**What you will do**
Repeat the data that follows in full. Do not include the pictures.

Electronic design files
********

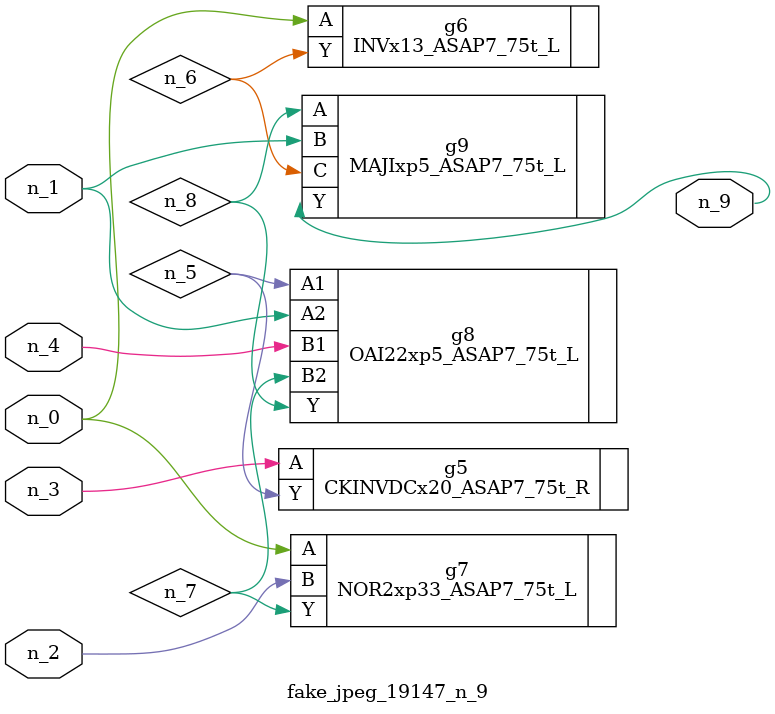
<source format=v>
module fake_jpeg_19147_n_9 (n_3, n_2, n_1, n_0, n_4, n_9);

input n_3;
input n_2;
input n_1;
input n_0;
input n_4;

output n_9;

wire n_8;
wire n_6;
wire n_5;
wire n_7;

CKINVDCx20_ASAP7_75t_R g5 ( 
.A(n_3),
.Y(n_5)
);

INVx13_ASAP7_75t_L g6 ( 
.A(n_0),
.Y(n_6)
);

NOR2xp33_ASAP7_75t_L g7 ( 
.A(n_0),
.B(n_2),
.Y(n_7)
);

OAI22xp5_ASAP7_75t_L g8 ( 
.A1(n_5),
.A2(n_1),
.B1(n_4),
.B2(n_7),
.Y(n_8)
);

MAJIxp5_ASAP7_75t_L g9 ( 
.A(n_8),
.B(n_1),
.C(n_6),
.Y(n_9)
);


endmodule
</source>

********

**Answer space**
<source format=v>
module fake_jpeg_19147_n_9 (n_3, n_2, n_1, n_0, n_4, n_9);

input n_3;
input n_2;
input n_1;
input n_0;
input n_4;

output n_9;

wire n_8;
wire n_6;
wire n_5;
wire n_7;

CKINVDCx20_ASAP7_75t_R g5 ( 
.A(n_3),
.Y(n_5)
);

INVx13_ASAP7_75t_L g6 ( 
.A(n_0),
.Y(n_6)
);

NOR2xp33_ASAP7_75t_L g7 ( 
.A(n_0),
.B(n_2),
.Y(n_7)
);

OAI22xp5_ASAP7_75t_L g8 ( 
.A1(n_5),
.A2(n_1),
.B1(n_4),
.B2(n_7),
.Y(n_8)
);

MAJIxp5_ASAP7_75t_L g9 ( 
.A(n_8),
.B(n_1),
.C(n_6),
.Y(n_9)
);


endmodule
</source>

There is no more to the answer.